▶ _ASSIGNMENT A_
In the 9/11 anniversary article, condense the paragraph that begins "The deadliest foreign terrorist attack" into two short sentences that keep its main facts.
▶ _ASSIGNMENT B_
Transcribe the passage of the 9/11 anniversary article starting at "The deadliest foreign" and ending at "heard about 9/11?".
▶ _ASSIGNMENT C_
According to the 9/11 anniversary article, where was Branson Mayor Larry Milton when he first heard about the attacks?

Today, September 11, 2021, marks 20 years since 2,977 Americans lost their lives in the Al-Qaeda terrorist attacks on the World Trade Center, Pentagon, and attempted attack on the U.S. Capitol that was thwarted by passengers on United Airlines Flight 93, which crashed in a field near Shanksville, Pennsylvania.
The deadliest foreign terrorist attack on American soil forever changed the nation, and the events of that day still are seared into the minds of Americans. On this 20th anniversary, the Branson Tri-Lakes News contacted elected officials and Branson-area entertainers about their memories of that day and how they view the attacks 20 years later.
Where were you and what were you doing when you first heard about 9/11?
Branson Mayor Larry Milton: “I was in a construction trailer, with a few contractors, building our 1st Stop Travel-Plex/Branson Tourism Center building on Hwy 65 and Branson Hills Pkwy.”
U.S. Senator Roy Blunt: “I was at an event in D.C. when I first heard that a plane had hit one of the World Trade Center towers. At this point, I had thought the crash was unusual but without knowing key details, like the type of plane, I could not have imagined that our nation would witness the most deadly attack on U.S. soil. Leaving my first event without much information I headed to the Capitol. I was meeting with constituents in my office in the Capitol when I heard news reports that additional planes had lost contact and, as a result, posed a threat to either the World Trade Center Towers, the U.S. Capitol, the White House, the Pentagon, or all of the above. The meeting was cut short when the U.S. Capitol Police began evacuating thousands of people – tourists, staff, members of Congress – out of the Capitol.

▶ _AVAILABLE DATA_

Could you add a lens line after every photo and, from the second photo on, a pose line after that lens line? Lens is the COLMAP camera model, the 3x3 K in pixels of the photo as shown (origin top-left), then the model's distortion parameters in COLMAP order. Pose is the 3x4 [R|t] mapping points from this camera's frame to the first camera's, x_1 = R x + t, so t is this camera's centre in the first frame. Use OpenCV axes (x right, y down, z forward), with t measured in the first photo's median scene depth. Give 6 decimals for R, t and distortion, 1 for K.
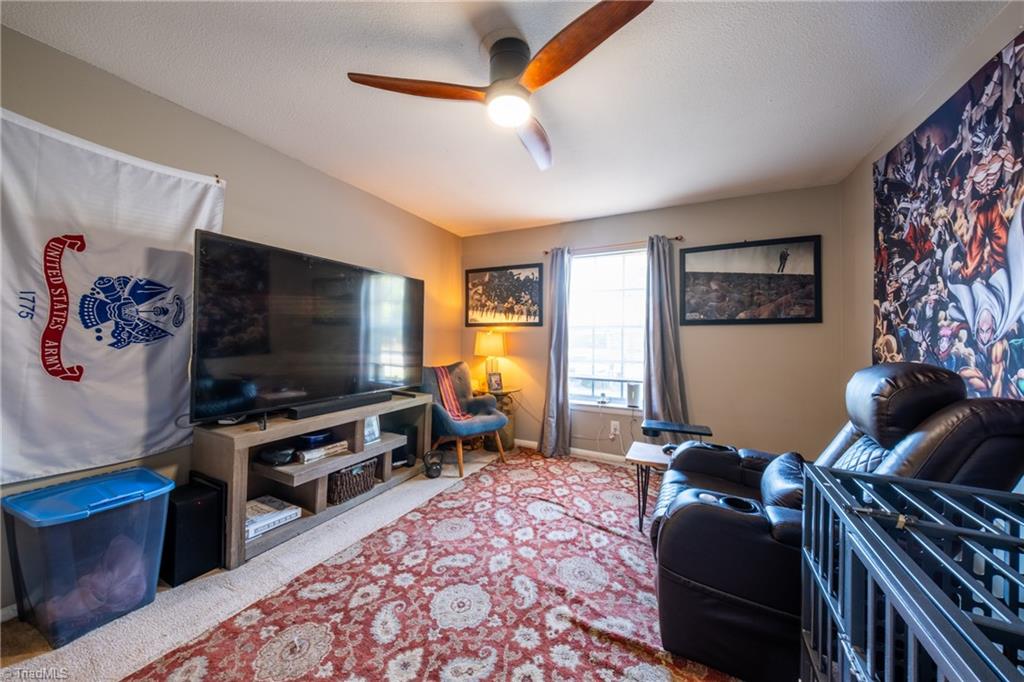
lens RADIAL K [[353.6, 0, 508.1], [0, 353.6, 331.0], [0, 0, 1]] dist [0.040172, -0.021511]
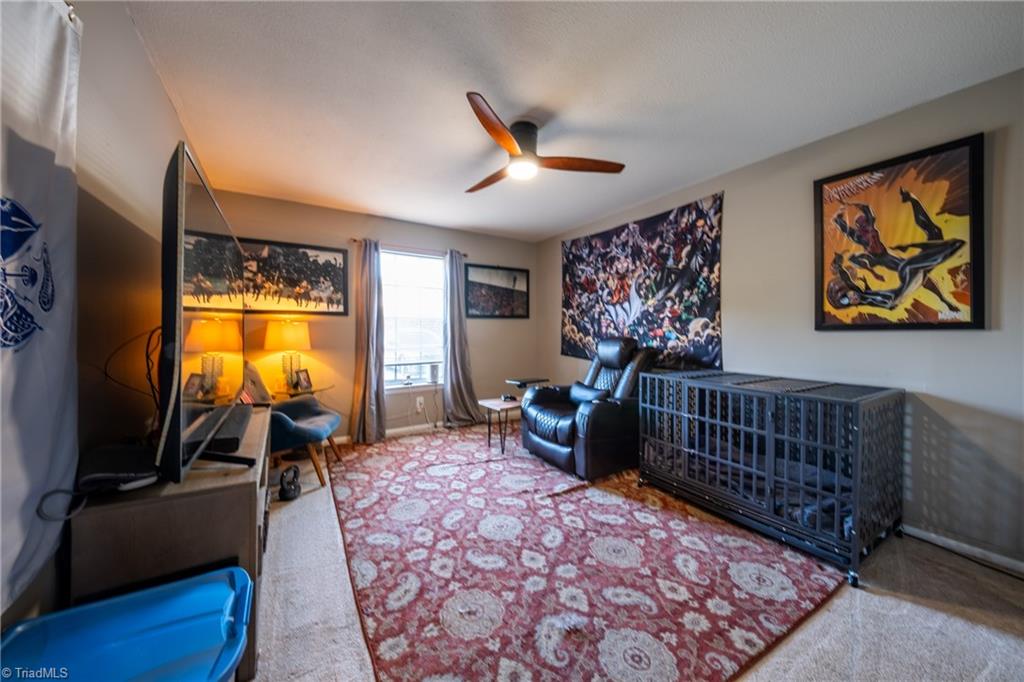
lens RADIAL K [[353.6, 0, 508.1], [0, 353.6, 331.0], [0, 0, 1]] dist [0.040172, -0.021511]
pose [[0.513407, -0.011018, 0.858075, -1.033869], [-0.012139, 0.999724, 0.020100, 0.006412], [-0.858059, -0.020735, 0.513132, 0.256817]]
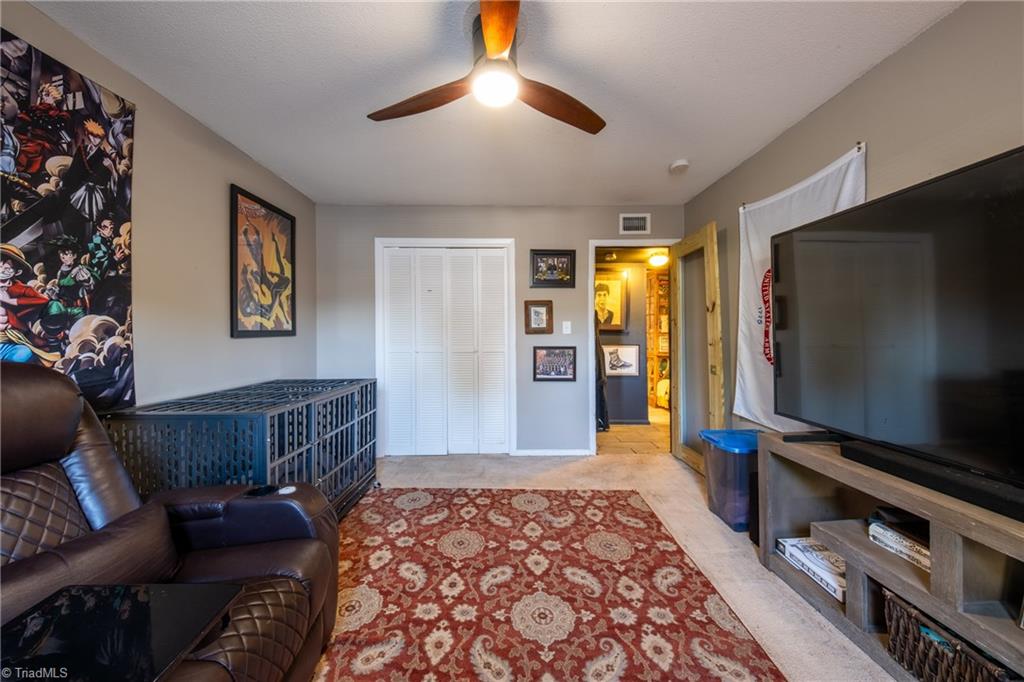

▶ _TASK ANSWER A_
The deadliest foreign terrorist attack on American soil changed the nation forever and remains vivid in Americans' memories. For the 20th anniversary, the Branson Tri-Lakes News asked elected officials and Branson-area entertainers what they remember of that day and how they see the attacks now.

▶ _TASK ANSWER B_
The deadliest foreign terrorist attack on American soil forever changed the nation, and the events of that day still are seared into the minds of Americans. On this 20th anniversary, the Branson Tri-Lakes News contacted elected officials and Branson-area entertainers about their memories of that day and how they view the attacks 20 years later.
Where were you and what were you doing when you first heard about 9/11?

▶ _TASK ANSWER C_
He was in a construction trailer with a few contractors, building the 1st Stop Travel-Plex/Branson Tourism Center building on Hwy 65 and Branson Hills Pkwy.